(Stored items)
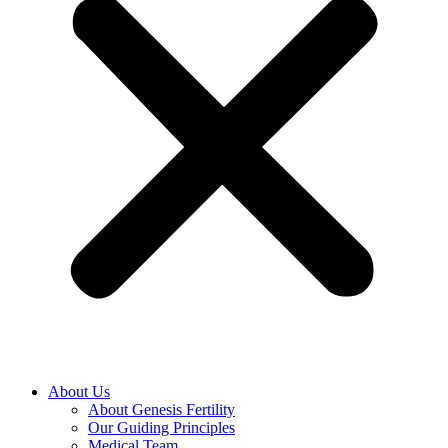
About Us
About Genesis Fertility
Our Guiding Principles
Medical Team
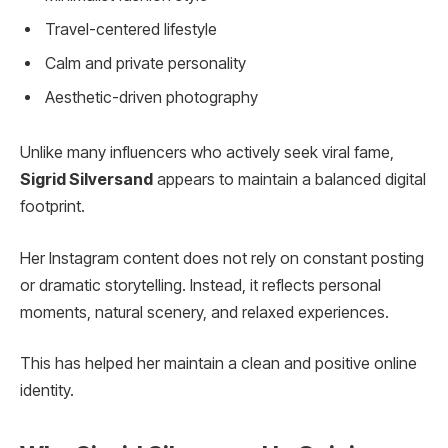
Travel-centered lifestyle
Calm and private personality
Aesthetic-driven photography
Unlike many influencers who actively seek viral fame,
Sigrid Silversand
appears to maintain a balanced digital
footprint.
Her Instagram content does not rely on constant posting
or dramatic storytelling. Instead, it reflects personal
moments, natural scenery, and relaxed experiences.
This has helped her maintain a clean and positive online
identity.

WHAT IS NEEDED. When a line above contains the string "maintain", copy that line.

ANSWER TO THE PROBLEM.
appears to maintain a balanced digital
This has helped her maintain a clean and positive online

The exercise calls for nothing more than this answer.